Labels: design-feedback, billing product_type = 'plan' was a label with no behavioral depth — the system treated plans identically to other product types. M5 phase 5c intentionally deferred first-class plan treatment (one-active-plan constraint, upgrade/downgrade rules, plan comparison logic). Discovered during M5 phase 5c exploration (2026-04-11).

Resolved by design commit 732197a (latest design import): product_type='plan' is now structurally enforced via plan_ladders, plan_ladder_tiers, and the product_type='plan' ↔ plan_ladder_id IS NOT NULL CHECK; mutual exclusion per (pool, ladder) is enforced by the GiST exclusion constraint on entitlements.pool_provision_ladders; upgrade/downgrade semantics are expressed through rank. Remaining work (transition primitive, dormant status, transition audit, operator UI) is scheduled as the new Milestone 6 "Plan Management Foundation" — see status/milestones.md. Follow-up design feedback items: "Dormant provision status for supersession" and "provision_transitions table for plan audit history" below.

`pool_provisions.status` needs a `dormant` value for superseded provisions ✓ Superseded

Labels: design-feedback, entitlements, billing The ladder-based mutual-exclusion model in the latest design commit (732197a) enforces at most one active provision per (pool, ladder) via a GiST exclusion constraint, but does not specify what happens to a pre-existing provision when a higher-ranked provision activates. Original proposal was to add a dormant status on pool_provisions so a superseded provision could reversibly sleep and wake up when the superseder ends.

========================

Task requirements> Copy the design feedback notes starting at "Labels: design-feedback, billing" and ending at "5c exploration (2026-04-11).", swapping "deferred" for "postponed". The records come from a separate source.

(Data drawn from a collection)
========================

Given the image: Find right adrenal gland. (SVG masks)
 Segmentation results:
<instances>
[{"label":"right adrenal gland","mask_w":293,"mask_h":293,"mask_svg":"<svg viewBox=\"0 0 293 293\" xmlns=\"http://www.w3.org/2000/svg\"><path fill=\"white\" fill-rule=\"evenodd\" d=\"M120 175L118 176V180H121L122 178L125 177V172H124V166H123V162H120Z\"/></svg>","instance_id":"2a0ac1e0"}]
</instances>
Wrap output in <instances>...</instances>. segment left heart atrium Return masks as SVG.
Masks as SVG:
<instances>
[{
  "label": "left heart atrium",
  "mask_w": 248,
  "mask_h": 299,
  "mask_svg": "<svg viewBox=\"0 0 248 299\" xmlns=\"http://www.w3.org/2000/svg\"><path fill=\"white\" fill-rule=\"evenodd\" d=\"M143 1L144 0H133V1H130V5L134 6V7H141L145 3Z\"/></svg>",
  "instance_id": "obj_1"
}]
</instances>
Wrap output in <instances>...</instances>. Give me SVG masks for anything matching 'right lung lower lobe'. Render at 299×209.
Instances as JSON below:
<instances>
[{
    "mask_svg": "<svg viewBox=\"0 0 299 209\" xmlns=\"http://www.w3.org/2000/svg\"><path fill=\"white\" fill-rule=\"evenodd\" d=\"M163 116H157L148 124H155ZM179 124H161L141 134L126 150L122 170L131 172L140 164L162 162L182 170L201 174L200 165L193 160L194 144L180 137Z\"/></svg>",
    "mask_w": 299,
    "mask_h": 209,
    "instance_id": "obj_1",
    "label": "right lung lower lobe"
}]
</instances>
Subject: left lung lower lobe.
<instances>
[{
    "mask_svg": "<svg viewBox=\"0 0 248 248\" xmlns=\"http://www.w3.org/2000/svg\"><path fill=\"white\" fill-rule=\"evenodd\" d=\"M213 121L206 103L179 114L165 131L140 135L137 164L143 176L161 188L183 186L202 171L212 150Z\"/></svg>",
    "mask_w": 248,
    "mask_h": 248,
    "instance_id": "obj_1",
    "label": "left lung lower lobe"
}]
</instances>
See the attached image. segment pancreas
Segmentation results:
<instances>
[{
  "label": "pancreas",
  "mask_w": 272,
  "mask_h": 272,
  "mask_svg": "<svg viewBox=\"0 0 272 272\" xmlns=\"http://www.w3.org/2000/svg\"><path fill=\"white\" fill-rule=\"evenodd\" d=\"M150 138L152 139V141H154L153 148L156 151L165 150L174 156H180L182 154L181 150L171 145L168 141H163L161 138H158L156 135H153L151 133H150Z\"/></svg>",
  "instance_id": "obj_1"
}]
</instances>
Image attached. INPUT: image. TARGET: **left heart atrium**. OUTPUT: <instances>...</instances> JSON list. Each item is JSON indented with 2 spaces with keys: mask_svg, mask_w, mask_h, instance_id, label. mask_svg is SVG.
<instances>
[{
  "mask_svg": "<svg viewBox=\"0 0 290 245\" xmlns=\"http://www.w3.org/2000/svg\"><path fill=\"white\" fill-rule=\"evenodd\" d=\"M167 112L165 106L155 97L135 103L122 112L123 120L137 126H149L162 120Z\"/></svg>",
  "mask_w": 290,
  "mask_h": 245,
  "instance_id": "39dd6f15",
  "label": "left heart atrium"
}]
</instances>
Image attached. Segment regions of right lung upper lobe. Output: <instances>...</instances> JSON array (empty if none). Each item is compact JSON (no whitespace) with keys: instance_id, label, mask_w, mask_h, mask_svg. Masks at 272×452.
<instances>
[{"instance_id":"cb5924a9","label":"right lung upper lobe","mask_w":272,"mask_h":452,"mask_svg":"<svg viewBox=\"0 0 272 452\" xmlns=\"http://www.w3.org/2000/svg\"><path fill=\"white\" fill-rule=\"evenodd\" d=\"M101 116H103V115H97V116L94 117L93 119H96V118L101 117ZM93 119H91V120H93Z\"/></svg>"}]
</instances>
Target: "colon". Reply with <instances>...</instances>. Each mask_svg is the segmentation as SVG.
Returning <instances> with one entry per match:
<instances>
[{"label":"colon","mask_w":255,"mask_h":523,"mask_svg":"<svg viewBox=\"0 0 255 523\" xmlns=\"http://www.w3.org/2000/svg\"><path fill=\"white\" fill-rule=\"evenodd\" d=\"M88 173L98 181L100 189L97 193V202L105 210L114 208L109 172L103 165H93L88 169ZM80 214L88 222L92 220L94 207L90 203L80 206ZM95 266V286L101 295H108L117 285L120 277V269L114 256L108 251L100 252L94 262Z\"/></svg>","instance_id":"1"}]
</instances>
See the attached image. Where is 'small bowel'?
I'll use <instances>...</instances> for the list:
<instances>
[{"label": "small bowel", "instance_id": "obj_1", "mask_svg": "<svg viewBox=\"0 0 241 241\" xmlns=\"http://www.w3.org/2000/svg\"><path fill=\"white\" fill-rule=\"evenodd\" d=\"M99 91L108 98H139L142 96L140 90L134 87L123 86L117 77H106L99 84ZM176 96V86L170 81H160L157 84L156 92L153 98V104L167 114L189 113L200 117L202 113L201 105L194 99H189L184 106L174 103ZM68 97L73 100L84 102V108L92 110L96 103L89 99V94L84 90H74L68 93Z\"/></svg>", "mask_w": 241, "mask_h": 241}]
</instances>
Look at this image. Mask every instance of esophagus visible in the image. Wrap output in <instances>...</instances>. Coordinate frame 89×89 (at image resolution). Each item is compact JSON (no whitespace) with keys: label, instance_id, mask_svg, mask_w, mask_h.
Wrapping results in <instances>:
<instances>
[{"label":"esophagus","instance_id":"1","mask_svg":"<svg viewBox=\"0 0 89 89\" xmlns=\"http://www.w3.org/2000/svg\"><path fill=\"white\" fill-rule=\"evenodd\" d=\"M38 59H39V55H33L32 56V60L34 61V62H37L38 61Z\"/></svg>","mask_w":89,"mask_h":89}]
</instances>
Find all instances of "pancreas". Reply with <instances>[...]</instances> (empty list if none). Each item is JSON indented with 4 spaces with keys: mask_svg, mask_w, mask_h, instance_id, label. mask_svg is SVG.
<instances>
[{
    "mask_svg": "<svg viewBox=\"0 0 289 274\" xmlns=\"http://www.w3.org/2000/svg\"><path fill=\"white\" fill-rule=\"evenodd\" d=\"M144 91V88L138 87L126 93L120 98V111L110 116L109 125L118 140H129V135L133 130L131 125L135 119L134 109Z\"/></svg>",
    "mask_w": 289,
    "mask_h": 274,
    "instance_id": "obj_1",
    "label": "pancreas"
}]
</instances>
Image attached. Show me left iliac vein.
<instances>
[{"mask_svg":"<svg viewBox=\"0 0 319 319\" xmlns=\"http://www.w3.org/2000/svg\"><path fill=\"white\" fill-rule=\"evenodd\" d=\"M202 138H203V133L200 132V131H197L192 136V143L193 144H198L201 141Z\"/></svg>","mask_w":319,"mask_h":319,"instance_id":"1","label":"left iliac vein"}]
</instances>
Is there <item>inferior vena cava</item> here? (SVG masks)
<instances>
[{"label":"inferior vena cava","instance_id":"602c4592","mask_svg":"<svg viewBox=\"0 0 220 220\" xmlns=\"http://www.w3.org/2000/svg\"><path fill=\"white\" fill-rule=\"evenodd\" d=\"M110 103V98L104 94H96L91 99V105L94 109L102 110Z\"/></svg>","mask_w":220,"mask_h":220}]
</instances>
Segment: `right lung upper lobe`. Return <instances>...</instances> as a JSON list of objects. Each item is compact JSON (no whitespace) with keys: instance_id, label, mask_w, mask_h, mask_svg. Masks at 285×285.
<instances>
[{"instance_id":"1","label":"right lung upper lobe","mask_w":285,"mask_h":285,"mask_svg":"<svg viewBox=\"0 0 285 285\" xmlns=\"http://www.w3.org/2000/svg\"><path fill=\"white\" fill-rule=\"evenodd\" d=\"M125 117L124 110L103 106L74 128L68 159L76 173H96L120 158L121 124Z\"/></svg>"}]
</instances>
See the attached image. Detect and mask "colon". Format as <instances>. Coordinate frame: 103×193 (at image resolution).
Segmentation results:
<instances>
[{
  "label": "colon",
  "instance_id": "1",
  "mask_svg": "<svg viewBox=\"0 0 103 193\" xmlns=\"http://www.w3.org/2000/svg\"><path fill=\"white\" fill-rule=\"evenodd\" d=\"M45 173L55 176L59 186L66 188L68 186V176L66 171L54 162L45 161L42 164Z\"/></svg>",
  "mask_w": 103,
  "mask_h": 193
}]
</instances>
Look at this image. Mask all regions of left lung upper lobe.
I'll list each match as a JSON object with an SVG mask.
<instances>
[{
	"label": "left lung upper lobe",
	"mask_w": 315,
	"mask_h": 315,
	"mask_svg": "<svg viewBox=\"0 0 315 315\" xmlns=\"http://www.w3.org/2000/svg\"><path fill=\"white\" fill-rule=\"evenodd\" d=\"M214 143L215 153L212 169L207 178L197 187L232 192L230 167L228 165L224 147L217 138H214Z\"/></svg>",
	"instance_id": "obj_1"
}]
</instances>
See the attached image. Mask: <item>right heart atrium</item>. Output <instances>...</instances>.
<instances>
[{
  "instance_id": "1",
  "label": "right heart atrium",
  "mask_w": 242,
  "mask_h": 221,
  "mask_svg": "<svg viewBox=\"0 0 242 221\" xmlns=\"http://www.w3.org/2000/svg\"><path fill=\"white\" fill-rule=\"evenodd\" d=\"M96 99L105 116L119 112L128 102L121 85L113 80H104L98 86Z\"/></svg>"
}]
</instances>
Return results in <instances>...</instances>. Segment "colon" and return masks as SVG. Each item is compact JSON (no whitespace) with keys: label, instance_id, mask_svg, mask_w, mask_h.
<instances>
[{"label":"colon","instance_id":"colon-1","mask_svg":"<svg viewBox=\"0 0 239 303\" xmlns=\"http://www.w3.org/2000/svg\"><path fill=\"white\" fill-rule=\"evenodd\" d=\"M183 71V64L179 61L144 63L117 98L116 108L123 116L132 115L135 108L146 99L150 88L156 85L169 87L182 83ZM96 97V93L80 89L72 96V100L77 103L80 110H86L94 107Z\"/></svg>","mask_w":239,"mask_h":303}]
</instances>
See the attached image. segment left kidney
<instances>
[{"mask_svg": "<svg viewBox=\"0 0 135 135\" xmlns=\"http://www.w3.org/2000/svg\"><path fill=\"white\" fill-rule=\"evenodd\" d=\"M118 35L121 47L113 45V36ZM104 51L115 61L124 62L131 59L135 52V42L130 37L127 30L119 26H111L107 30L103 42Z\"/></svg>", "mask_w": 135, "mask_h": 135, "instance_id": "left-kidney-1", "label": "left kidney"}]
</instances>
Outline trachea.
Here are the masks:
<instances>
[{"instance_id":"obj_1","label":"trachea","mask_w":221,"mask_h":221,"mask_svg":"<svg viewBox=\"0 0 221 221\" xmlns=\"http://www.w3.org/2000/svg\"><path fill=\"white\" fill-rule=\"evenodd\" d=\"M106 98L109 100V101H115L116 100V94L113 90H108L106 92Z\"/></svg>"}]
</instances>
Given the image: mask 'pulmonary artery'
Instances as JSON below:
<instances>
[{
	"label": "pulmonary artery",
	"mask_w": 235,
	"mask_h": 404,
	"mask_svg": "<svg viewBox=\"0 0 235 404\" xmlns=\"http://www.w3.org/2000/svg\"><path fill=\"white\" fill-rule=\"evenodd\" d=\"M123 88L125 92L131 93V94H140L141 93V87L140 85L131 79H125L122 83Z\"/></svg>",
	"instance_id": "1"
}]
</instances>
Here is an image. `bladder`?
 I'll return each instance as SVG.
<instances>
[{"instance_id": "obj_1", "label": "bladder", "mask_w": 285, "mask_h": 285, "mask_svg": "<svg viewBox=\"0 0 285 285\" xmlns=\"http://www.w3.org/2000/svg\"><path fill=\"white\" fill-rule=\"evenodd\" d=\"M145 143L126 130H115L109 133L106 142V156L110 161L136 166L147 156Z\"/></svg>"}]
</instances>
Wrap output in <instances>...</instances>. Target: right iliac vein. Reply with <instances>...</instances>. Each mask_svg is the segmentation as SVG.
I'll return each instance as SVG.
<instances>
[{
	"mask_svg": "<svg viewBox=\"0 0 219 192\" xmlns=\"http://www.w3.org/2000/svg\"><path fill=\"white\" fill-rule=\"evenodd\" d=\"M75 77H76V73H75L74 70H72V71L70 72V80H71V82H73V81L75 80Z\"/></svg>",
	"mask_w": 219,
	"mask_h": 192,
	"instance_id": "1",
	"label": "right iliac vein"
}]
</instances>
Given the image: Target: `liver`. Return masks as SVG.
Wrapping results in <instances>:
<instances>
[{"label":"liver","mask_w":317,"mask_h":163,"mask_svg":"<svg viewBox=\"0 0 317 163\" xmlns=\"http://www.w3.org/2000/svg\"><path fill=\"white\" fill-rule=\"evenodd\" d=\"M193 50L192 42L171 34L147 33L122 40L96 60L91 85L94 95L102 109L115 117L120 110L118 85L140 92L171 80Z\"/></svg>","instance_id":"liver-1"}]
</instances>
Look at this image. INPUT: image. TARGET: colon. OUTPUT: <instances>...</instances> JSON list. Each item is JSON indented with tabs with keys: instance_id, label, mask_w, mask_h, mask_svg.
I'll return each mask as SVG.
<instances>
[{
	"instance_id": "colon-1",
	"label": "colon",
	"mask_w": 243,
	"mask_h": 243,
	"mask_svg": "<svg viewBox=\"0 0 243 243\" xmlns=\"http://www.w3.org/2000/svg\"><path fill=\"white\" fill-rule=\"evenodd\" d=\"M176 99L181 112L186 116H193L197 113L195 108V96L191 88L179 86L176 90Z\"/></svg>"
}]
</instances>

========================

Answer to the exercise>
Labels: design-feedback, billing product_type = 'plan' was a label with no behavioral depth — the system treated plans identically to other product types. M5 phase 5c intentionally postponed first-class plan treatment (one-active-plan constraint, upgrade/downgrade rules, plan comparison logic). Discovered during M5 phase 5c exploration (2026-04-11).